Pour vous présenter la nouvelle édition des jardins Synthétiques, nous avons rencontré Bastien Rabois, programmateur de ce festival toulousain hors norme qui marie habilement la musique, les arts plastiques, la danse et même la poésie ! En attendant d'en connaitre un peu plus sur les jardins synthétiques, Albatros (nom de dj de Bastien rabois) nous dévoile ici un mix exclusif :
JARDINS SYNTHÉTIQUES X NOVORAMA by Albatros on Mixcloud
Pour toi, Jardins Synthétiques c’est un esprit et une ambiance qui n'appartient qu'à lui. Comme tous les festivals tu me diras!
Je pense que l'aspect pluridisciplinaire du festival, qui est notre socle, permet d'attirer un public large et curieux.Tous les publics peuvent s'y retrouver et se rencontrer, justement parce que dans la même journée tu pourras voir plusieurs expositions, un spectacle de danse contemporaine et le soir vibrer sur un concert. Nous sommes essentiellement au musée Saint-Raymond, dans un lieu assez petit du centre ville de Toulouse. Sa cour extérieure est un vrai paradis, comme niché sur une île en plein milieu de l'urbanité bruyante. Son intérieur, ses collections et sa scénographie valent le détour. C'est à la fois moderne et adapté à l'art antique! La contrainte de taille du lieu devient une force dès lors que cela permet d'avoir un vrai public curieux et fidèle et que ça facilite les rencontres.
Il n'y a pas d'espace VIP ou espace Pro, on s'en moque. Du coup les artistes, le public et les organisateurs se rencontrent facilement, c'est assez excitant. Et chacun s'en rappelle pour l'année suivante. Faut venir une année. L'atmosphère est autant détendue que la programmation se veut cool et réflexive.

•••

▸ Activités
a - Pour chacune des affirmations suivantes, indiquez par oui ou par non si elle concorde avec l'entretien sur les Jardins Synthétiques, en citant mot pour mot les termes qui tranchent. (i) Le festival se déroule principalement au musée Saint-Raymond. (ii) Le festival propose un espace réservé aux VIP. (iii) Albatros est le nom de DJ de Bastien Rabois.
b - Transcrivez fidèlement le passage de l'entretien sur les Jardins Synthétiques en commençant aux mots « Il n'y a pas » et en vous arrêtant après les mots « cool et réflexive. ».
Les lignes reproduites plus loin n'ont aucun rôle dans ce travail.

•••

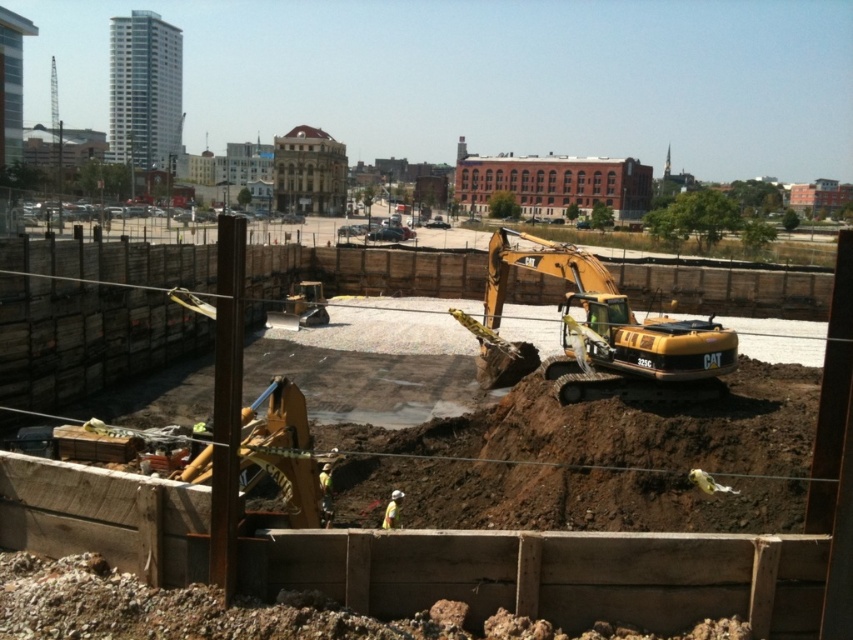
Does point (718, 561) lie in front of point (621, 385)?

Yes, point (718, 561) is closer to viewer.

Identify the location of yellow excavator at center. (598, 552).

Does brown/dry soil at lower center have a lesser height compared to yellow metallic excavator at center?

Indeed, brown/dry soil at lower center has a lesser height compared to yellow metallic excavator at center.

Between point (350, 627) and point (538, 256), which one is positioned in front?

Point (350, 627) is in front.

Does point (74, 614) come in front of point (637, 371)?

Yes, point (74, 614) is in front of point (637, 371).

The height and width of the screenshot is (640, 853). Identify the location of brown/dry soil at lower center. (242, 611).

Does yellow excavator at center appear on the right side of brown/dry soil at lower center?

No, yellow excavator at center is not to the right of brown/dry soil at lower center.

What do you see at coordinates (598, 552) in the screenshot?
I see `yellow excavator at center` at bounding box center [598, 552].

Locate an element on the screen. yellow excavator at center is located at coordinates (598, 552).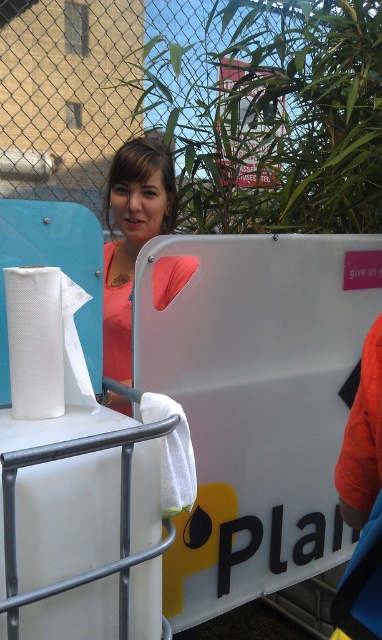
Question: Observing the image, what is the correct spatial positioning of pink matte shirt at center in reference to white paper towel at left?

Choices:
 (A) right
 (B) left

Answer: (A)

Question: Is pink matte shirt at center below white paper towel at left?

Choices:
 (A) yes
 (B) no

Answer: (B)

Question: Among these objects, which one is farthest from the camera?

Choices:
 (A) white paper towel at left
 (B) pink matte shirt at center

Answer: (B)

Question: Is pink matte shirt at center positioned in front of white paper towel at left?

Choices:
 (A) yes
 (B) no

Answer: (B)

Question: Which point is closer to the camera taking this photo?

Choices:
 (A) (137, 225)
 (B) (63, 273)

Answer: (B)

•••

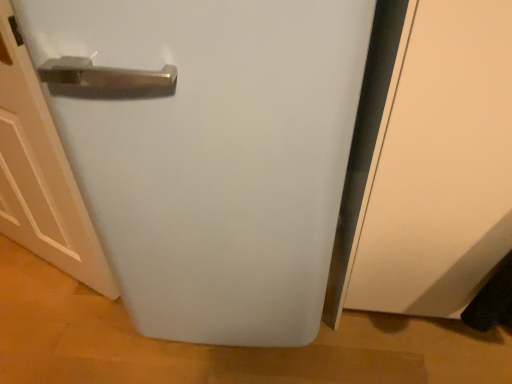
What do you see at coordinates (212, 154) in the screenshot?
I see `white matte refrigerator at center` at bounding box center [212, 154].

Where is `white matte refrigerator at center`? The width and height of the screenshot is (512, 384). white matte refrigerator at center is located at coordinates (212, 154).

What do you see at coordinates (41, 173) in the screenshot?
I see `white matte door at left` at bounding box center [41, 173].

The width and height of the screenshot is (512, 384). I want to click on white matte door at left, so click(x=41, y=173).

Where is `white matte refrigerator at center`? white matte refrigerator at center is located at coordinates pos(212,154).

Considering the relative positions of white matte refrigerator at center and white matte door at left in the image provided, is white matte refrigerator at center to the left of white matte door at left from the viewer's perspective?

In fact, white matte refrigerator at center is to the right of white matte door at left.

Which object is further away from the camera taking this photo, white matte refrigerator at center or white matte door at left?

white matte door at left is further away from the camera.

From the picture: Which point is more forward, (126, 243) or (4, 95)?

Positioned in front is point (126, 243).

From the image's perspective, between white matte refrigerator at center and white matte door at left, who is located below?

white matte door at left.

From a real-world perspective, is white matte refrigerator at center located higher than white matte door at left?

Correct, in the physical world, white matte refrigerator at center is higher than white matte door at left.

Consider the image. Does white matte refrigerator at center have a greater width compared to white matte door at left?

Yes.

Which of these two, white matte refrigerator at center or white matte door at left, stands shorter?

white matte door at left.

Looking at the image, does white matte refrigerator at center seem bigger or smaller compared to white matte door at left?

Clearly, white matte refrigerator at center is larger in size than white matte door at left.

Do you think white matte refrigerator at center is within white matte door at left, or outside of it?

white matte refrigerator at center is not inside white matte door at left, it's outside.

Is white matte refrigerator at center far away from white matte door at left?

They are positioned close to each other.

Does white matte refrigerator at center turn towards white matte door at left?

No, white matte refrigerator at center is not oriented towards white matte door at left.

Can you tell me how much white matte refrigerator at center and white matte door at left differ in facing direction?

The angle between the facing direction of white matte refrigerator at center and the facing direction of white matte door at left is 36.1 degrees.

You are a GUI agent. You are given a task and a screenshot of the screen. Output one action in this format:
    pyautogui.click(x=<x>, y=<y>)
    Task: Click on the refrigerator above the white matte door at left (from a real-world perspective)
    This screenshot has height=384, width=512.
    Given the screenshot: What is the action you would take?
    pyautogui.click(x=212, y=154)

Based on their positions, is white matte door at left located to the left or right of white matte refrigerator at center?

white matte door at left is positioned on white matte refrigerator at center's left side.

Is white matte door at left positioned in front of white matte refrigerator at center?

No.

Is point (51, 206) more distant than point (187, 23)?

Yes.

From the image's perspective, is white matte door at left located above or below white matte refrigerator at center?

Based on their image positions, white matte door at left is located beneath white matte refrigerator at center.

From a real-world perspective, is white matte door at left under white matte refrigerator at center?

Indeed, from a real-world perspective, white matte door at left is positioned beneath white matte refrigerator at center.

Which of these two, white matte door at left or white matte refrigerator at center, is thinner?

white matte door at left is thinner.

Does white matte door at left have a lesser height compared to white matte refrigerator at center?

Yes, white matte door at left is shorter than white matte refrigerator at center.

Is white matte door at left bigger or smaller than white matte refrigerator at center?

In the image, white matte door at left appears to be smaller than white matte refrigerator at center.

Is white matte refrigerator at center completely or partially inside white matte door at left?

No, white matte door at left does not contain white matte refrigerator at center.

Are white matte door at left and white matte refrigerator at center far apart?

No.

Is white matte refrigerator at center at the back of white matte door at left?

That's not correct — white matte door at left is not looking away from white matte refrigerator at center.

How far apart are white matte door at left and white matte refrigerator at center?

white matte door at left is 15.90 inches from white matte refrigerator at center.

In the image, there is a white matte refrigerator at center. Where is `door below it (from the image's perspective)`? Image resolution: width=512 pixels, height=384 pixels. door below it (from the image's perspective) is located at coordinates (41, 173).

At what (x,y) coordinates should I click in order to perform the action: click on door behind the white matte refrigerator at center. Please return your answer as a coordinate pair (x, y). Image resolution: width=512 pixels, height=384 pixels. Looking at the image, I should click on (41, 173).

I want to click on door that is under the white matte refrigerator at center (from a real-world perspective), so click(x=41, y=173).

•••

▸ Solutions successives
a -
(i) Oui : « Nous sommes essentiellement au musée Saint-Raymond ».
(ii) Non : « Il n'y a pas d'espace VIP ou espace Pro, on s'en moque. »
(iii) Oui : « Albatros (nom de dj de Bastien rabois) ».

b -
Il n'y a pas d'espace VIP ou espace Pro, on s'en moque. Du coup les artistes, le public et les organisateurs se rencontrent facilement, c'est assez excitant. Et chacun s'en rappelle pour l'année suivante. Faut venir une année. L'atmosphère est autant détendue que la programmation se veut cool et réflexive.